The Haralick features, which capture fine-grained textural properties, show a robust ability to use synthetic data for training. The classifier maintains high accuracy even when a significant portion of the training set is composed of synthetic samples, highlighting the value of texture-based features for data augmentation. However, completely replacing real data with synthetic samples leads to a sharp performance drop, indicating that the synthetic data, while useful for augmentation, lacks some critical textural cues present in real images. The varying performance across different GAN models (e.g., CycleGAN outperforming Drit GAN) suggests that the type of GAN used to generate synthetic data is a crucial factor in the effectiveness of the training.
Conversely, the Fourier features, which capture frequency and periodic patterns, prove less suitable for this task. The classifier's performance degrades when trained exclusively on synthetic data, as it seems to learn and respond to the "GAN fingerprint" (a form of periodic noise) rather than the visual likeness of the synthetic and real samples. This is evidenced by the better performance of the low-frequency features, which are less likely to contain these high-frequency GAN artifacts. This stark contrast underscores a critical finding: not all synthetic data is created equal, and its usefulness for training is heavily dependent on the chosen feature representation and the specific characteristics of the noise it contains.
In summary, Haralick features showed to be a more effective choice for leveraging synthetic data to augment training sets. They capture textural information that is more consistent across real and synthetic domains, making the classifier more robust.

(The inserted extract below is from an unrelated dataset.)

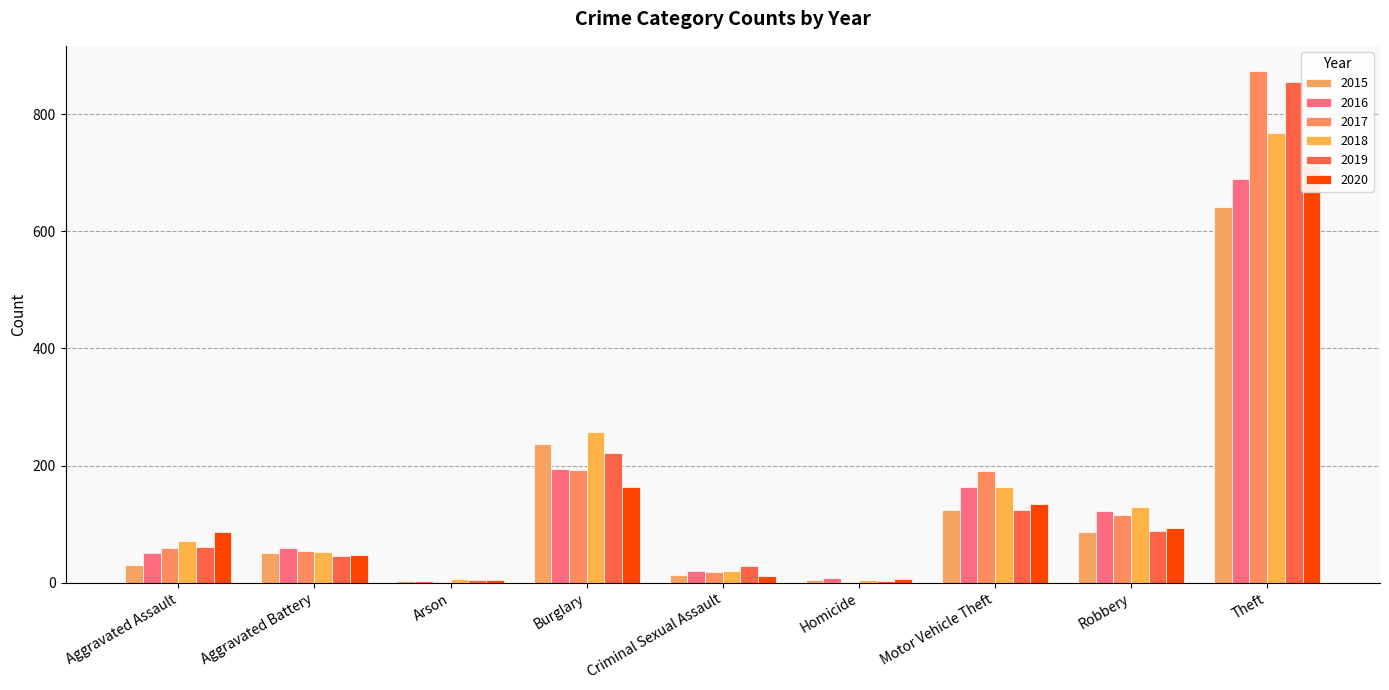

Is the value of 2015 at Robbery greater than the value of 2016 at Homicide?

Yes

Fourier features, while useful, appear to be overly sensitive to the embedded artifacts of the GAN model itself, limiting their utility for this specific application.
Clone the repository:
Bash
git clone https://github.com/njPlanck/Presentation-Attack-Detection-System.git
Bash
python scripts/extract_features_fft.py
python scripts/extract_features_glcm.py This will generate CSV files in the output_csvs/ directory.
Note: The classifier.py script expects a single CSV file as input. You may need to modify the script to load either fft_features_all.csv or glcm_features_all.csv or a combined feature set.
Bash
python scripts/classifier.py The script will output the performance metrics for each cross-validation step to the console.